Correlating genetic units like QTLs to the whole genome can provide information about putative candidates governing specific traits. Mace and colleagues [160] integrated the whole genome sequence information with sorghum QTLs by projecting 771 QTLs onto sorghum consensus map, thereby providing a useful resource for designing efficient strategies for marker-assisted breeding. Later, an atlas of QTLs for biofuel-related traits in sorghum with respect to their chromosomal locations was compiled. It includes 858 biofuel-related QTLs that can be directly used in sweet sorghum breeding to achieve higher yields, more biomass, higher stem soluble sugars on the marginal lands, etc. [161]. A comparative genomic database named The Comparative Saccharinae Genome Resource (CSGR)-QTL has been designed for cross utilization of the information among members of Saccharinae clade and other clades of grasses [162]. The database contains QTL information for Sorghum, Saccharum, Miscanthus, and rice. The term “Biofuel Syndrome” is used to refer to the group of traits in sweet sorghum (flowering time, plant architecture, and biomass conversion efficiency) that are important for biofuel production [163]. Below, we summarize the studies that have been carried out to understand the genetic basis of these traits in sweet sorghum.

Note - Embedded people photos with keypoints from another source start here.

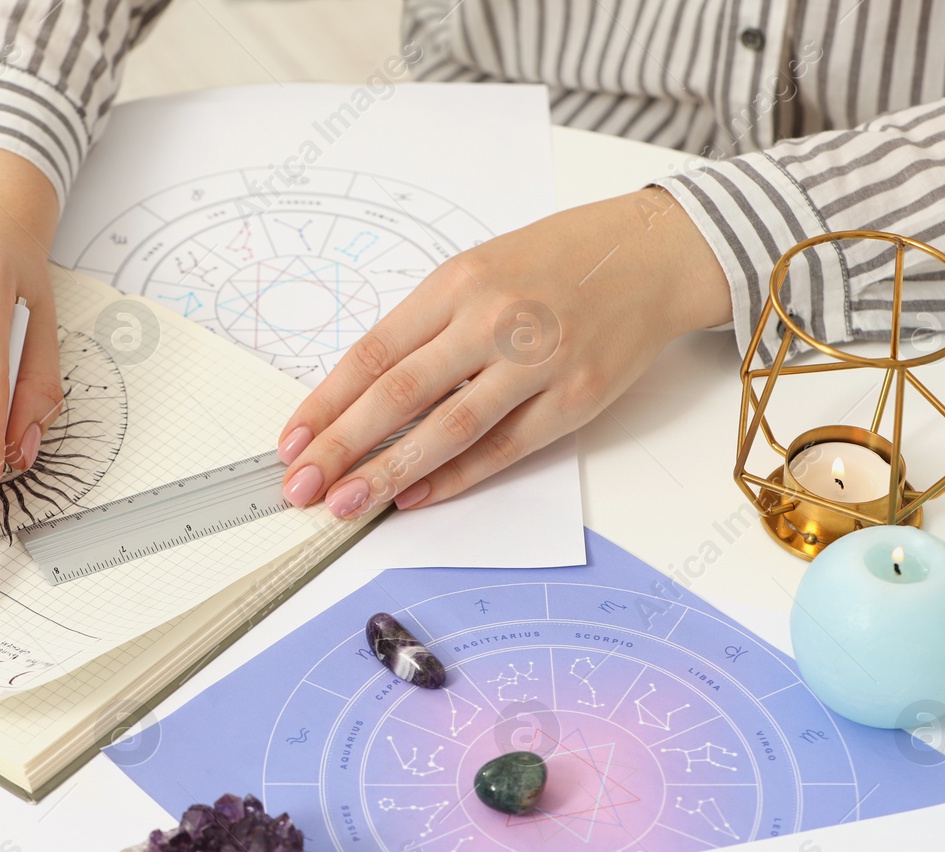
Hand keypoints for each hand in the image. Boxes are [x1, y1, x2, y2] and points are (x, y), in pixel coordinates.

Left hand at [274, 188, 731, 515]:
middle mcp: (493, 320)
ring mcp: (537, 362)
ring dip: (389, 472)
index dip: (327, 402)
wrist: (653, 254)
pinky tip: (415, 496)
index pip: (374, 353)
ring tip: (345, 504)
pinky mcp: (575, 399)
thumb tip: (365, 396)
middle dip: (341, 446)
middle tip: (300, 486)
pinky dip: (456, 477)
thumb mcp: (479, 268)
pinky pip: (504, 448)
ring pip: (449, 429)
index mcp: (457, 282)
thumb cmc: (558, 261)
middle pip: (399, 394)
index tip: (291, 441)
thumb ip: (428, 326)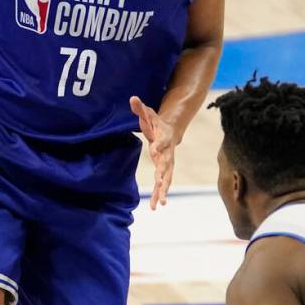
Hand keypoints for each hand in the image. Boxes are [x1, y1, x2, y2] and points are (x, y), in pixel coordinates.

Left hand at [130, 96, 175, 210]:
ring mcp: (168, 163)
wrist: (171, 130)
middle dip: (163, 175)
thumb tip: (132, 98)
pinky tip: (156, 206)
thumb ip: (140, 107)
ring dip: (163, 191)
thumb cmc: (156, 122)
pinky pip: (163, 184)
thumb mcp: (148, 113)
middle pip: (167, 165)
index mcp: (164, 138)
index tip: (154, 150)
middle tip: (160, 184)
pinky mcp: (165, 170)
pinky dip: (160, 194)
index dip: (158, 145)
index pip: (161, 142)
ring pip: (166, 179)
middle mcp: (168, 153)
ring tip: (160, 204)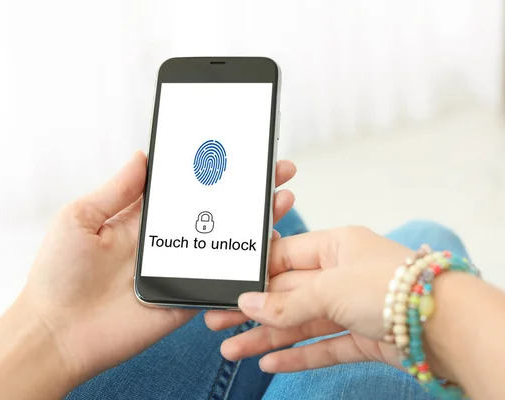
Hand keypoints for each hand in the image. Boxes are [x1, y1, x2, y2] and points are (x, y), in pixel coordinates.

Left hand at [21, 151, 297, 383]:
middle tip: (275, 171)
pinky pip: (219, 283)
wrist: (55, 333)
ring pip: (223, 245)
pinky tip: (268, 248)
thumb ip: (117, 189)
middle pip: (212, 213)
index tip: (238, 152)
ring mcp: (176, 271)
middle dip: (245, 192)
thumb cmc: (58, 274)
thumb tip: (143, 154)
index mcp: (140, 220)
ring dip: (253, 225)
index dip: (212, 171)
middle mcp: (163, 243)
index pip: (185, 190)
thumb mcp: (80, 218)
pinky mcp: (184, 299)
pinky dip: (245, 269)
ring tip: (279, 200)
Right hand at [205, 227, 415, 372]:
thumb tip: (248, 305)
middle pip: (288, 294)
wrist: (445, 325)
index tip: (227, 291)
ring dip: (267, 337)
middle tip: (218, 325)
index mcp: (335, 247)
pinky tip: (270, 362)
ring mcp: (352, 308)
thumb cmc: (393, 287)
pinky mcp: (363, 337)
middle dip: (253, 312)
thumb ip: (287, 302)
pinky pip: (322, 345)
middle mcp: (342, 275)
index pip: (284, 258)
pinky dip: (297, 355)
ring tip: (234, 350)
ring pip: (300, 323)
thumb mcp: (330, 287)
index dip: (255, 276)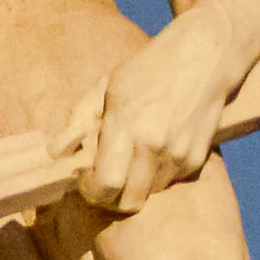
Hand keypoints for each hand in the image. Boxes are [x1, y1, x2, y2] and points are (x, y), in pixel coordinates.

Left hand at [82, 27, 229, 215]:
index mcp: (127, 126)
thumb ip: (78, 121)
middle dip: (111, 197)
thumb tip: (55, 152)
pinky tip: (156, 147)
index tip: (84, 179)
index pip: (106, 184)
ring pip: (148, 194)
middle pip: (128, 203)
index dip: (91, 191)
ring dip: (135, 184)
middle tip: (102, 179)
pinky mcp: (197, 159)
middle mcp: (154, 145)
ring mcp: (179, 154)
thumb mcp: (105, 86)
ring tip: (131, 156)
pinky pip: (169, 182)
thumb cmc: (148, 69)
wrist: (204, 57)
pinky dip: (157, 174)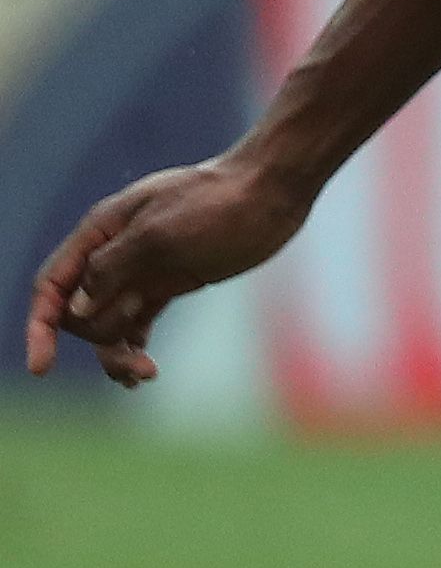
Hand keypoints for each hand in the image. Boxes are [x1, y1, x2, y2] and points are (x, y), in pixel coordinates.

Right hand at [27, 153, 310, 386]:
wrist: (272, 191)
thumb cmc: (218, 203)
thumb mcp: (161, 233)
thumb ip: (113, 267)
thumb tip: (75, 309)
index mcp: (102, 232)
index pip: (53, 285)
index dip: (40, 327)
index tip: (41, 368)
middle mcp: (114, 253)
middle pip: (79, 312)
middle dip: (97, 337)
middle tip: (137, 342)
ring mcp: (142, 270)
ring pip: (108, 324)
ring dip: (116, 354)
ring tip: (144, 375)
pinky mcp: (170, 283)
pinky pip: (136, 324)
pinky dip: (134, 348)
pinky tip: (144, 373)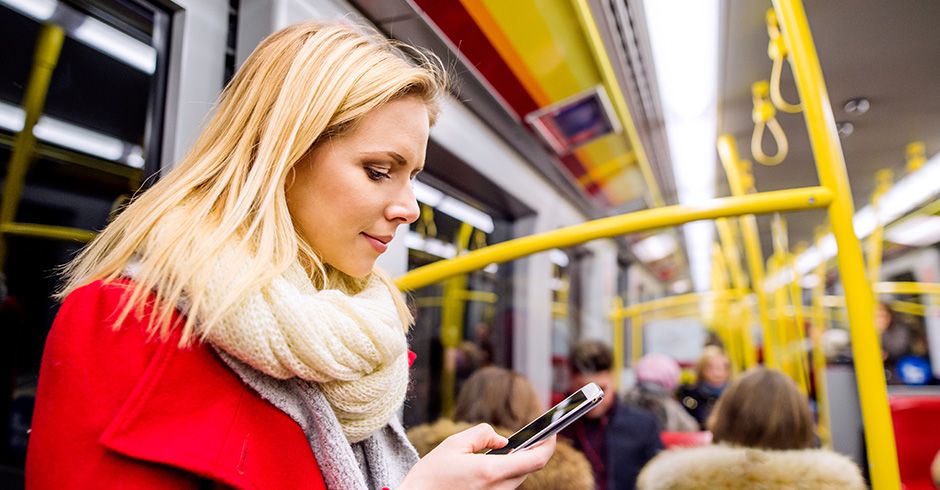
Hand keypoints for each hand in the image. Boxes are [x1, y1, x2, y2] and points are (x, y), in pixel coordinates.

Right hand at [398, 423, 555, 489]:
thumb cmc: (431, 475)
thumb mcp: (453, 445)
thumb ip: (482, 435)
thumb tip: (502, 439)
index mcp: (490, 472)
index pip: (535, 460)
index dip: (549, 444)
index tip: (552, 432)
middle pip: (529, 469)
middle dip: (534, 451)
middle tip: (535, 435)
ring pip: (518, 479)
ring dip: (519, 462)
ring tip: (515, 446)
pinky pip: (505, 486)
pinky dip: (506, 473)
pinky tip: (497, 463)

Biotic and abiotic stresses adversely impact the crop productivity and traits important for biofuel production. Therefore, adaptation and tolerance towards abiotic and biotic stresses is critical for the survival of a plant under suboptimal conditions. Anami and colleagues [163] have recently reviewed the key biotic and abiotic stresses that impact sorghum crop. Authors have listed a comprehensive list of 350 QTLs related to biotic and abiotic stress tolerance in sorghum. Further, they have highlighted drought stress as major cause for limiting sorghum potential in tropical regions, whereas in temperate environments, early season cold stress is the major constraint.

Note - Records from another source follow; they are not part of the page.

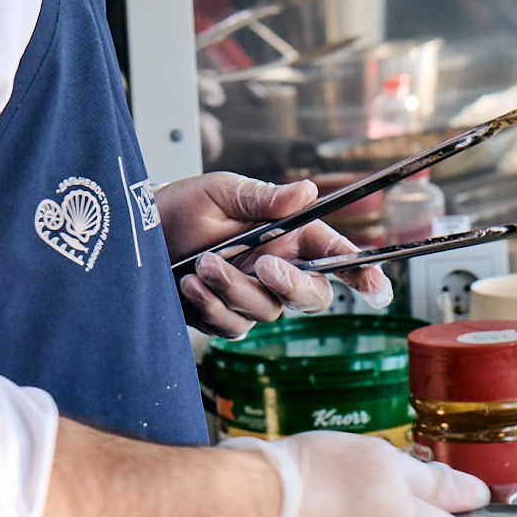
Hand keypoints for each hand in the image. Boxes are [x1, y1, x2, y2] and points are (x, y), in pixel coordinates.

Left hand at [157, 172, 389, 336]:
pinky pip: (231, 326)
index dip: (361, 273)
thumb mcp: (225, 192)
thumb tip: (307, 190)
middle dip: (293, 286)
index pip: (334, 256)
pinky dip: (211, 306)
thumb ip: (265, 199)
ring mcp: (252, 298)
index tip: (377, 289)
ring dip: (233, 289)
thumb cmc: (186, 206)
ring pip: (265, 311)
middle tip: (265, 265)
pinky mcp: (224, 318)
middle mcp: (277, 270)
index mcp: (289, 236)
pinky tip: (189, 284)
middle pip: (313, 296)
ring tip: (202, 263)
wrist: (140, 233)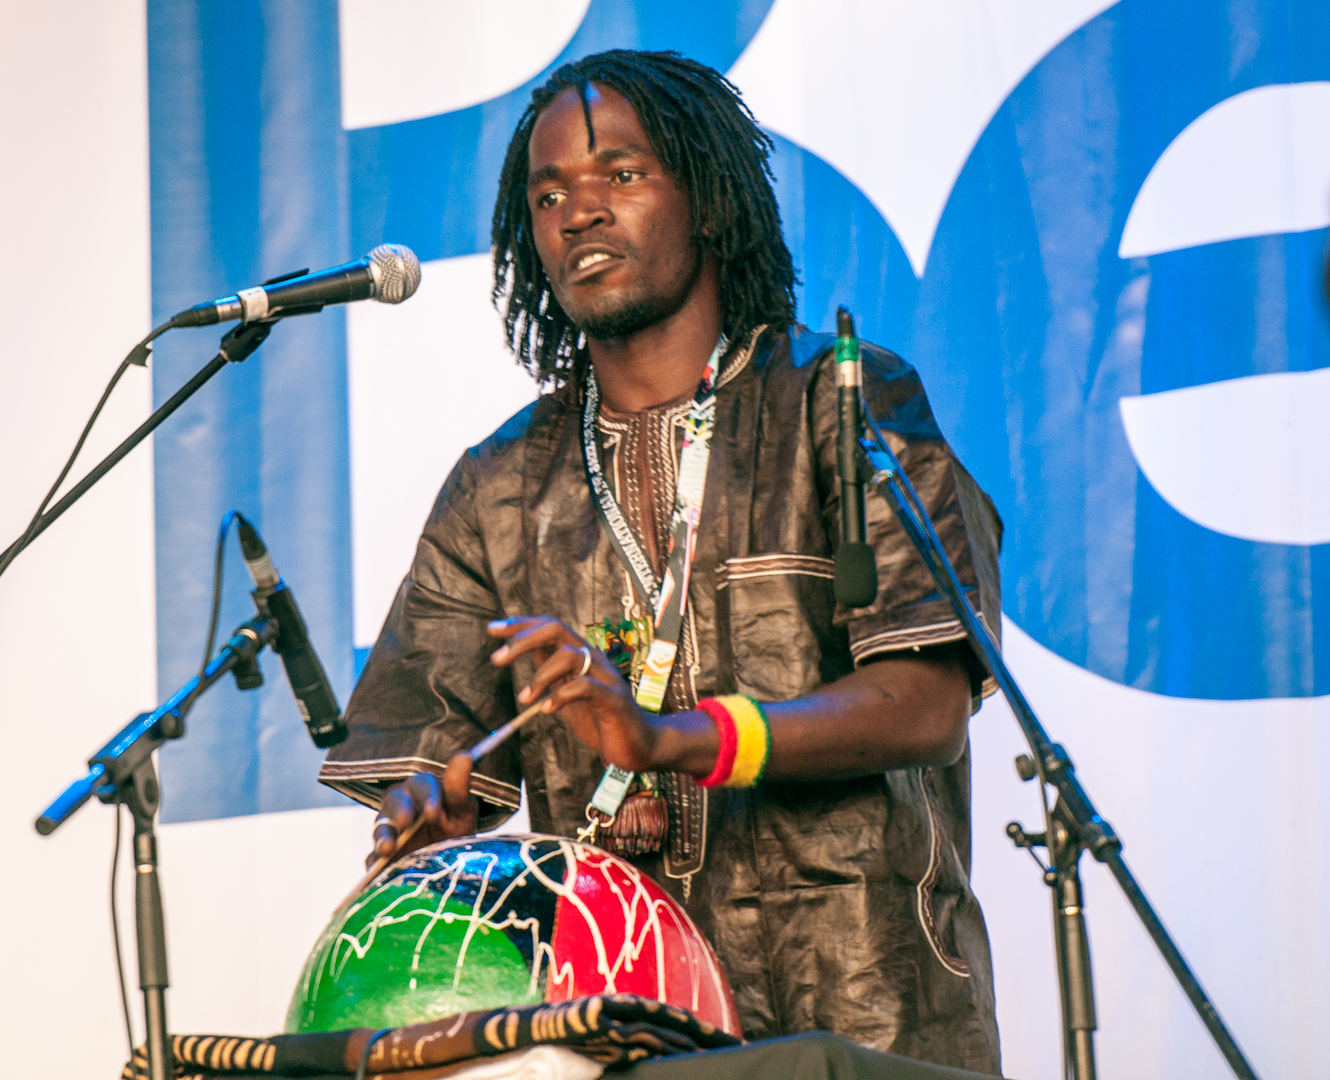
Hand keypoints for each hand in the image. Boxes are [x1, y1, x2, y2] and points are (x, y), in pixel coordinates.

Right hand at [368, 756, 477, 866]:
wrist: (449, 862)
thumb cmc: (455, 828)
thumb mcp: (462, 811)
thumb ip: (459, 787)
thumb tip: (464, 756)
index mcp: (421, 790)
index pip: (422, 785)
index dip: (428, 797)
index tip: (434, 814)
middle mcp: (400, 805)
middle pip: (395, 801)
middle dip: (400, 811)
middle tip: (406, 822)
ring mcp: (388, 830)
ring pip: (381, 827)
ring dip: (383, 836)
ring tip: (387, 849)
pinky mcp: (381, 857)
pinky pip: (372, 858)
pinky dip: (374, 863)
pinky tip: (377, 868)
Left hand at [487, 615, 661, 771]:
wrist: (640, 746)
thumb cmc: (602, 721)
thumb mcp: (567, 696)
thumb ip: (549, 675)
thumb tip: (522, 656)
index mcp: (581, 656)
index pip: (549, 626)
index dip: (520, 624)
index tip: (492, 629)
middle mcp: (594, 659)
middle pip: (557, 629)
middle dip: (523, 639)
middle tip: (497, 658)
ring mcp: (606, 676)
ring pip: (569, 654)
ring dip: (539, 675)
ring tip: (525, 699)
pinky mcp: (614, 699)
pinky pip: (586, 687)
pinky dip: (561, 695)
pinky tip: (546, 710)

Hufnagel and coworkers investigated the role of homologs of OsPSTOL1 in the response of S. bicolor to low phosphorous [192]. Results clearly suggested an important role of SbPSTOL1 in reducing root diameter leading to enhanced phosphorous uptake under low concentration in hydroponics. On the other hand, Sb03g006765 and Sb03g0031680 alleles were linked to increasing root surface area and increased grain yield in a low-phosphorous soil. SbPSTOL1 genes co-localized with QTL for traits underlying root morphology and dry weight accumulation under low P via linkage mapping. We have recently performed a comprehensive analysis of TCP proteins in sorghum and prioritized sorghum TCP proteins important for governing the plant architecture and abiotic stress tolerance [192].

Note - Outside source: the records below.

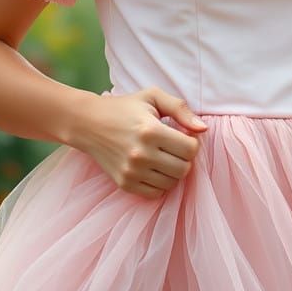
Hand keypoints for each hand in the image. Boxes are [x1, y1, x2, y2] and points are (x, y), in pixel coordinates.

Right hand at [81, 86, 207, 199]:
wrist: (88, 123)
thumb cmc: (125, 107)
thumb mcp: (152, 97)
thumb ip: (181, 109)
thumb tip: (203, 129)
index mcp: (151, 131)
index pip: (190, 149)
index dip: (192, 142)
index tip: (183, 135)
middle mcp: (141, 154)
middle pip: (183, 169)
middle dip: (185, 158)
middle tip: (174, 147)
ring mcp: (131, 172)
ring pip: (171, 183)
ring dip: (173, 171)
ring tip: (164, 156)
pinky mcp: (124, 184)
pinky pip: (156, 193)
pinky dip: (160, 183)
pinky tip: (154, 168)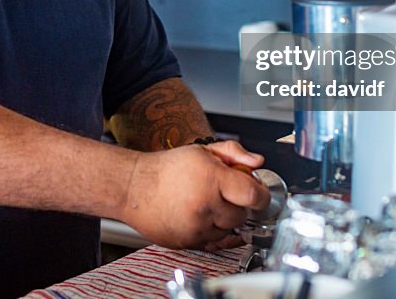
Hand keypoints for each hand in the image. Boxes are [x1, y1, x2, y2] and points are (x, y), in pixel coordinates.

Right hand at [119, 145, 269, 250]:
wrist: (134, 188)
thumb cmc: (166, 169)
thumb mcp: (202, 150)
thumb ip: (234, 152)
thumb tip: (257, 162)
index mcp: (212, 179)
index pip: (254, 195)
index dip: (261, 194)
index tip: (259, 193)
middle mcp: (206, 205)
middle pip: (242, 215)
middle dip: (237, 204)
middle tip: (222, 193)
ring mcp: (197, 227)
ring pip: (229, 230)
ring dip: (224, 219)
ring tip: (205, 202)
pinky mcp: (189, 242)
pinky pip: (214, 243)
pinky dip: (212, 231)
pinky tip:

Due to high levels of sugars accumulated in the stalks, sweet sorghum attracts several insect pests that can take heavy toll on overall production. Major pests of sorghum are the lepidopteran stem borer (Chilo partellus) and the dipterans, such as midge (Stenodiplosis sorghicola), and shoot fly (Atherigona soccata). The pests, which specifically affect sweet sorghum and its sugar accumulation, are sorghum midge and midrib panicle-feeding bugs (head bugs) like Eurystylus oldi Poppius. Recently, Harris-Shultz and coworkers identified a major QTL associated with number of eggs of southern root-knot nematode (Meloidogyne incognita) in sweet sorghum [193]. Such regions can be used to engineer insect resistance in sorghum. Sorghum plants produce two antimicrobial compounds (luteolinidin and apigeninidin), known as phytoalexins that help plants to protect themselves from pathogens [194]. Further characterization of their biosynthetic pathways and mechanism of action will help to utilize these chemicals to induce pathogen resistance in Sorghum.